[Document structure recognition data]
--- START ---
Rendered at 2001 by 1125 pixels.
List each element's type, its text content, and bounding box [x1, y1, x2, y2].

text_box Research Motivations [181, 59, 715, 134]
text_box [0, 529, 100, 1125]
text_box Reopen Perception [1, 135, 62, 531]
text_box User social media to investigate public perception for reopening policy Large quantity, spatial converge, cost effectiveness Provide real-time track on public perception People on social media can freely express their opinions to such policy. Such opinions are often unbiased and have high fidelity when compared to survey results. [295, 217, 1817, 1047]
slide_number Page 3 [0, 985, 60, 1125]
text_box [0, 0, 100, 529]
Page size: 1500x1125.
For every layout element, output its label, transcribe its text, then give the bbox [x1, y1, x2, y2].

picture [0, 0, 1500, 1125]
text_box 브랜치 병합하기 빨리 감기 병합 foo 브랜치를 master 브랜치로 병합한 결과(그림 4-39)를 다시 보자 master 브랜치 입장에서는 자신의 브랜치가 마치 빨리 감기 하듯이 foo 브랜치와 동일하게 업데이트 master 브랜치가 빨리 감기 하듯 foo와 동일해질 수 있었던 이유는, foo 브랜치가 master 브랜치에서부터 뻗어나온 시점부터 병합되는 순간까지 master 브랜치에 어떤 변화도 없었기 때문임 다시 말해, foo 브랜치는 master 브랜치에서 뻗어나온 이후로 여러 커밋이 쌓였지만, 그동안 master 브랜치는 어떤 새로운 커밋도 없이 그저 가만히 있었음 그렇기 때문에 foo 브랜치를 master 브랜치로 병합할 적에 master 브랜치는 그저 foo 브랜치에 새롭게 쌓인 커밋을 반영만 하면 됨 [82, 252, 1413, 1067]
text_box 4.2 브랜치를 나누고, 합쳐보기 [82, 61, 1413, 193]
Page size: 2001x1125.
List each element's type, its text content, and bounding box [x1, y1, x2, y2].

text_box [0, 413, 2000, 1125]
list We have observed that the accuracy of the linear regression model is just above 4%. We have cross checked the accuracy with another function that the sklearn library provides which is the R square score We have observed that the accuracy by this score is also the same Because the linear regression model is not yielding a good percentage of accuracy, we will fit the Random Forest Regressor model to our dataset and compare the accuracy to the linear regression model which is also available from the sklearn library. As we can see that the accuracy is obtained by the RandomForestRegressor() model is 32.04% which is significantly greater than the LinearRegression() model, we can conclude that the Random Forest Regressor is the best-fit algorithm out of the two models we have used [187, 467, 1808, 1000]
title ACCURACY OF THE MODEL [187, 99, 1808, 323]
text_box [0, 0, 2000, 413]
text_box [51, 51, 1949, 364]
--- END ---
Requirement.
Each line of the data above is to be duplicated exactly.

Solution to this exercise.
Rendered at 2001 by 1125 pixels.
List each element's type, its text content, and bounding box [x1, y1, x2, y2].

text_box Research Motivations [181, 59, 715, 134]
text_box [0, 529, 100, 1125]
text_box Reopen Perception [1, 135, 62, 531]
text_box User social media to investigate public perception for reopening policy Large quantity, spatial converge, cost effectiveness Provide real-time track on public perception People on social media can freely express their opinions to such policy. Such opinions are often unbiased and have high fidelity when compared to survey results. [295, 217, 1817, 1047]
slide_number Page 3 [0, 985, 60, 1125]
text_box [0, 0, 100, 529]
Page size: 1500x1125.
For every layout element, output its label, transcribe its text, then give the bbox [x1, y1, x2, y2].

picture [0, 0, 1500, 1125]
text_box 브랜치 병합하기 빨리 감기 병합 foo 브랜치를 master 브랜치로 병합한 결과(그림 4-39)를 다시 보자 master 브랜치 입장에서는 자신의 브랜치가 마치 빨리 감기 하듯이 foo 브랜치와 동일하게 업데이트 master 브랜치가 빨리 감기 하듯 foo와 동일해질 수 있었던 이유는, foo 브랜치가 master 브랜치에서부터 뻗어나온 시점부터 병합되는 순간까지 master 브랜치에 어떤 변화도 없었기 때문임 다시 말해, foo 브랜치는 master 브랜치에서 뻗어나온 이후로 여러 커밋이 쌓였지만, 그동안 master 브랜치는 어떤 새로운 커밋도 없이 그저 가만히 있었음 그렇기 때문에 foo 브랜치를 master 브랜치로 병합할 적에 master 브랜치는 그저 foo 브랜치에 새롭게 쌓인 커밋을 반영만 하면 됨 [82, 252, 1413, 1067]
text_box 4.2 브랜치를 나누고, 합쳐보기 [82, 61, 1413, 193]
Page size: 2001x1125.
List each element's type, its text content, and bounding box [x1, y1, x2, y2].

text_box [0, 413, 2000, 1125]
list We have observed that the accuracy of the linear regression model is just above 4%. We have cross checked the accuracy with another function that the sklearn library provides which is the R square score We have observed that the accuracy by this score is also the same Because the linear regression model is not yielding a good percentage of accuracy, we will fit the Random Forest Regressor model to our dataset and compare the accuracy to the linear regression model which is also available from the sklearn library. As we can see that the accuracy is obtained by the RandomForestRegressor() model is 32.04% which is significantly greater than the LinearRegression() model, we can conclude that the Random Forest Regressor is the best-fit algorithm out of the two models we have used [187, 467, 1808, 1000]
title ACCURACY OF THE MODEL [187, 99, 1808, 323]
text_box [0, 0, 2000, 413]
text_box [51, 51, 1949, 364]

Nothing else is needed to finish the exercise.